[Document section]:
Another key task schemas help manage is the integration of documents and data. XML provides a framework in which both document and data structures can co-exist. Data may dominate a document (as when a document represents a relational database table) or appear as fragments scattered among document structures. When data and documents from multiple sources must merge into a single document, schemas can smooth the process by making sure the inputs are what they claim to be and that the output is delivered as it should be. Schemas also help programs separate the parts of a document they need from the parts they can ignore, helping search engines, data mining tools, and agents. XML documents can use schemas to identify themselves, advertising that they contain information of a particular type, and programs can use that identity and the structural information it contains to inspect documents and extract (or create) the right information. Whether an organization is using XML to facilitate electronic commerce, manage its documents, present a Web site for public consumption, or exchange information among internal processes, schemas provide a framework that ensures the safe transmission of information using common vocabularies and protocols.
In many cases, describing the document structure - the vocabulary that identifies different parts of a document, and how those parts all fit together - is all that's needed. XML provides a fairly complete set of tools for describing the parts of a document (elements), annotating those parts (attributes), and constraining the parts that can appear within the elements and attributes (content models and attribute types). XML inherits SGML's strong document management heritage, providing a solid set of tools for describing documents from memos to annual reports to survey responses to poetry to recipes to Web pages to scripts and books and magazines. The enormous amount of information that lives outside databases, that has so far resisted systematic storage, has finally found a home. XML promises to store this kind of information, providing structures that are firm enough to manage and exchange the information but flexible enough to allow authors to create documents that reflect their needs.
Schemas play a key role in this process, describing which features are allowed to appear in particular document types and which are not. This framework can then provide a solid foundation for presentation, storage, and interchange, assisting with document creation and editing along the way. Schemas give document authors and programmers a common set of expectations, making it possible to create smarter applications that support document authors more completely. Once a document has been created, the schema can provide a roadmap to the document that other applications - like search engines, document management systems, or presentation tools - can use to help them find and manage the information inside the document.
While the structures described above are very useful, many applications need to know much more about the information in a document than what goes where and what it's called. Data-oriented applications also want to know whether the content inside of an element is an integer, a string, a database key value, a currency value, a date, a boolean (true or false) value, or any of a number of other possibilities. Data-oriented schemas provide an extra layer of information that allows an application to pass more of the job of identifying information types and verifying that the information presented there conforms to the rules of that information type to a validation component. By adding data typing to the document structures described above, schemas become useful for a much broader set of applications. Document structures remain important, but now it becomes possible to define documents like invoices, with their dates, quantities, and currencies, both abstractly and completely. Purely data-focused applications, like database interchange, gain an extra level of processing security that is far more meaningful in this context.

Spatial questions based on pictures
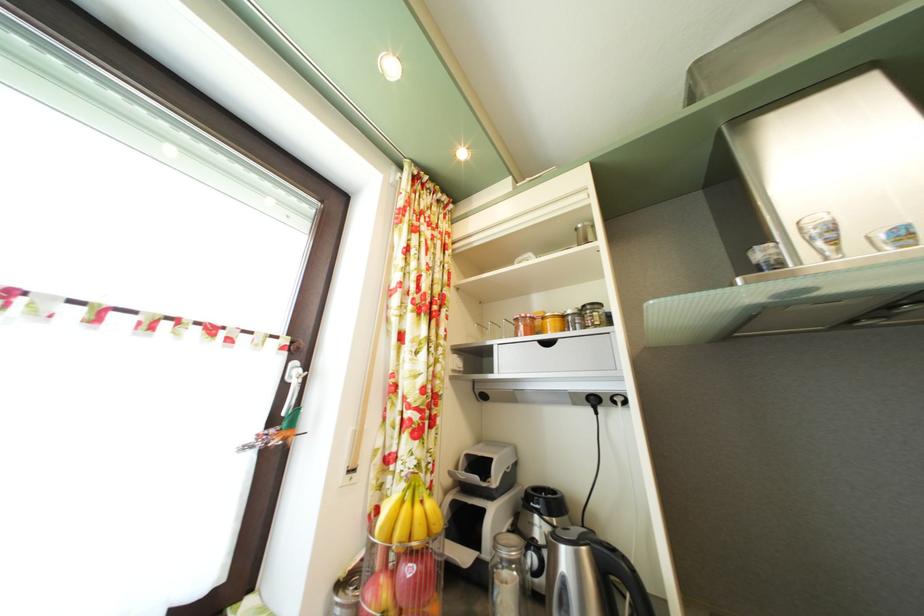
In order to click on orange mango in this screenshot , I will do `click(405, 554)`.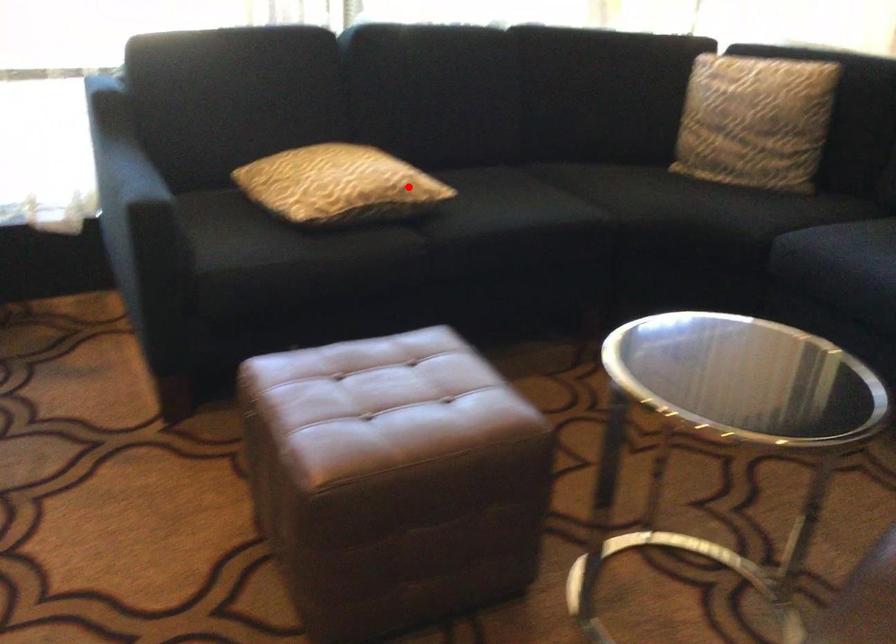
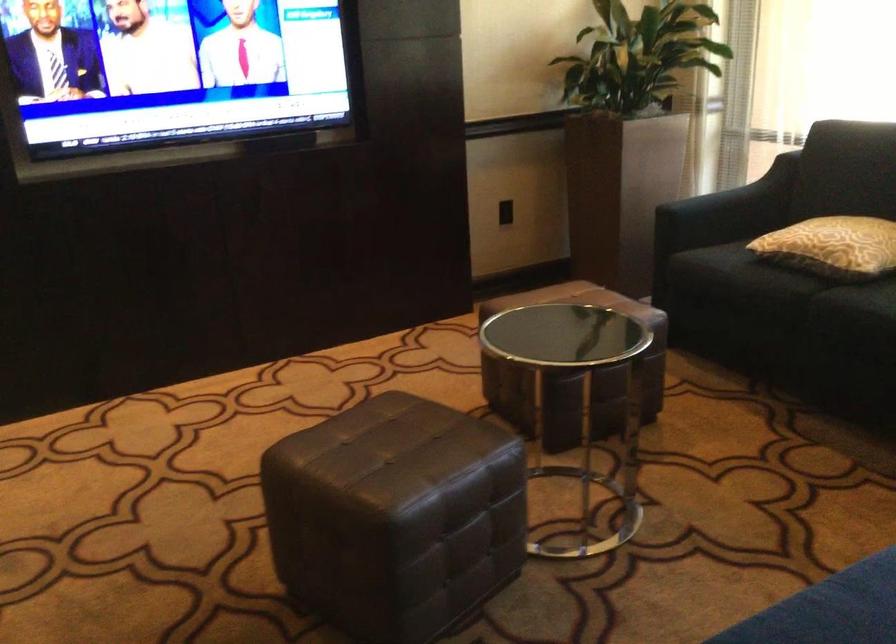
The point at the highlighted location is marked in the first image. Where is the corresponding point in the second image?

(832, 245)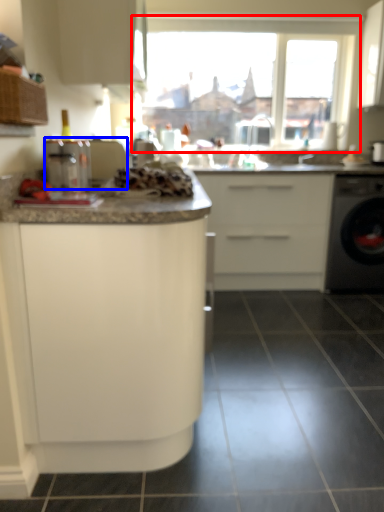
Question: Which point is further to the camera, window (highlighted by a red box) or appliance (highlighted by a blue box)?

Choices:
 (A) window
 (B) appliance

Answer: (A)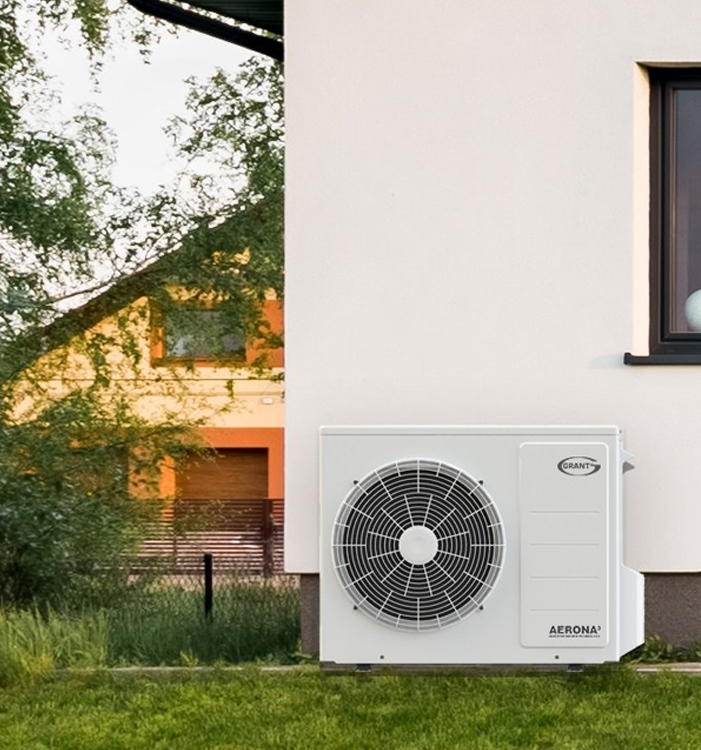
This screenshot has width=701, height=750. Identify the location of window. (667, 246), (214, 348).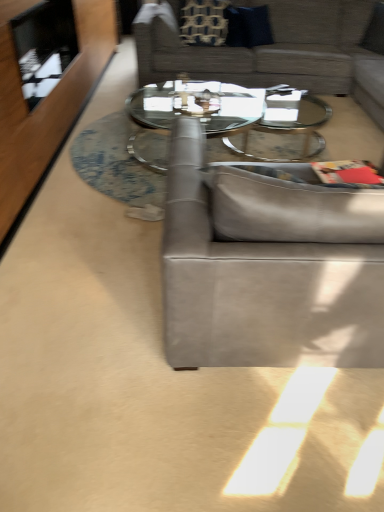
What do you see at coordinates (203, 22) in the screenshot? The height and width of the screenshot is (512, 384). I see `patterned fabric pillow at upper center, arranged as the first pillow when viewed from the left` at bounding box center [203, 22].

In order to face patterned fabric pillow at upper center, arranged as the first pillow when viewed from the left, should I rotate leftwards or rightwards?

To face it directly, rotate right by 1.739 degrees.

At what (x,y) coordinates should I click in order to perform the action: click on dark blue fabric pillow at upper center, placed as the first pillow when sorted from right to left. Please return your answer as a coordinate pair (x, y). This screenshot has width=384, height=512. Looking at the image, I should click on (248, 26).

At what (x,y) coordinates should I click in order to perform the action: click on patterned fabric pillow at upper center, marked as the second pillow in a right-to-left arrangement. Please return your answer as a coordinate pair (x, y). Looking at the image, I should click on (203, 22).

From the picture: Is suede gray couch at center, placed as the 1th studio couch when sorted from bottom to top, inside or outside of textured gray couch at upper center, acting as the first studio couch starting from the back?

suede gray couch at center, placed as the 1th studio couch when sorted from bottom to top, is spatially situated outside textured gray couch at upper center, acting as the first studio couch starting from the back.

From a real-world perspective, is suede gray couch at center, which is the 1th studio couch in front-to-back order, positioned over textured gray couch at upper center, marked as the first studio couch in a top-to-bottom arrangement, based on gravity?

No.

Find the location of a particular element. This screenshot has width=384, height=512. studio couch on the right of suede gray couch at center, placed as the 1th studio couch when sorted from bottom to top is located at coordinates (267, 49).

From the image's perspective, is suede gray couch at center, the 2th studio couch positioned from the top, above or below textured gray couch at upper center, acting as the first studio couch starting from the back?

Based on their image positions, suede gray couch at center, the 2th studio couch positioned from the top, is located beneath textured gray couch at upper center, acting as the first studio couch starting from the back.

Which object is more forward, dark blue fabric pillow at upper center, placed as the first pillow when sorted from right to left, or textured gray couch at upper center, which is the second studio couch in front-to-back order?

textured gray couch at upper center, which is the second studio couch in front-to-back order, is more forward.

From a real-world perspective, starting from the textured gray couch at upper center, the second studio couch ordered from the bottom, which pillow is the 1st one vertically above it? Please provide its 2D coordinates.

[(248, 26)]

Is dark blue fabric pillow at upper center, the second pillow from the left, oriented away from textured gray couch at upper center, marked as the first studio couch in a top-to-bottom arrangement?

Yes, dark blue fabric pillow at upper center, the second pillow from the left, is facing away from textured gray couch at upper center, marked as the first studio couch in a top-to-bottom arrangement.

Between dark blue fabric pillow at upper center, placed as the first pillow when sorted from right to left, and textured gray couch at upper center, marked as the first studio couch in a top-to-bottom arrangement, which one has larger size?

textured gray couch at upper center, marked as the first studio couch in a top-to-bottom arrangement.

Are patterned fabric pillow at upper center, marked as the second pillow in a right-to-left arrangement, and clear glass coffee table at center beside each other?

They are not placed beside each other.

Is patterned fabric pillow at upper center, arranged as the first pillow when viewed from the left, outside of clear glass coffee table at center?

Yes.

Would you say patterned fabric pillow at upper center, marked as the second pillow in a right-to-left arrangement, is to the left or to the right of clear glass coffee table at center in the picture?

patterned fabric pillow at upper center, marked as the second pillow in a right-to-left arrangement, is positioned on clear glass coffee table at center's left side.

The width and height of the screenshot is (384, 512). Identify the location of pillow that is the 2nd object located behind the textured gray couch at upper center, the second studio couch ordered from the bottom. (203, 22).

Is textured gray couch at upper center, marked as the first studio couch in a top-to-bottom arrangement, beside patterned fabric pillow at upper center, arranged as the first pillow when viewed from the left?

They are not placed beside each other.

Between textured gray couch at upper center, marked as the first studio couch in a top-to-bottom arrangement, and patterned fabric pillow at upper center, marked as the second pillow in a right-to-left arrangement, which one has less height?

Standing shorter between the two is patterned fabric pillow at upper center, marked as the second pillow in a right-to-left arrangement.

Who is smaller, textured gray couch at upper center, the second studio couch ordered from the bottom, or patterned fabric pillow at upper center, arranged as the first pillow when viewed from the left?

patterned fabric pillow at upper center, arranged as the first pillow when viewed from the left, is smaller.

Does point (255, 322) lie in front of point (137, 154)?

That is True.

Between suede gray couch at center, placed as the 1th studio couch when sorted from bottom to top, and clear glass coffee table at center, which one has larger size?

Bigger between the two is suede gray couch at center, placed as the 1th studio couch when sorted from bottom to top.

[Parts of the exercise]:
- a) According to the passage on XML schemas, what does XML use to constrain the parts that can appear within elements and attributes?
- b) Pick up the passage on XML schemas after its last sentence and carry it forward.
These records were drawn from a separate source.

[Task answers]:
- a) Content models and attribute types.

- b)
XML is an opportunity to start treating documents and data as partners rather than as separate worlds. XML schemas are a key tool for realizing this promise, creating structures that clearly identify document structure and data types within that structure. XML schemas can provide a map to your documents, letting authors mix documents and data freely without ever locking the information into a document format that can't be later used for data extraction and processing. Data can be data, documents can be documents, and the two can be integrated and intertwined without losing information. While XML has great promise in both document and data processing, its unique ability to bring the two together makes it far more powerful.
Providing constraints and supporting structured editing is useful, but the implications of schemas go far beyond their use with specific document sets. Schemas provide a common formal vocabulary for describing the terms on which information will be exchanged, an easily enforced contract between senders and receivers (and creators and consumers) of information. While not every application is going to check to make sure that the contract is in force - doing so requires potentially precious processing time - having a common set of rules makes it much easier to create communities that share common sets of information. By providing a formal set of structures (often customized to meet particular needs), schemas allow both large and small communities to share information reliably. Additionally, schemas provide a necessary set of tools for maintaining order in a world where many different applications from different organizations may be creating, managing, and processing the same files.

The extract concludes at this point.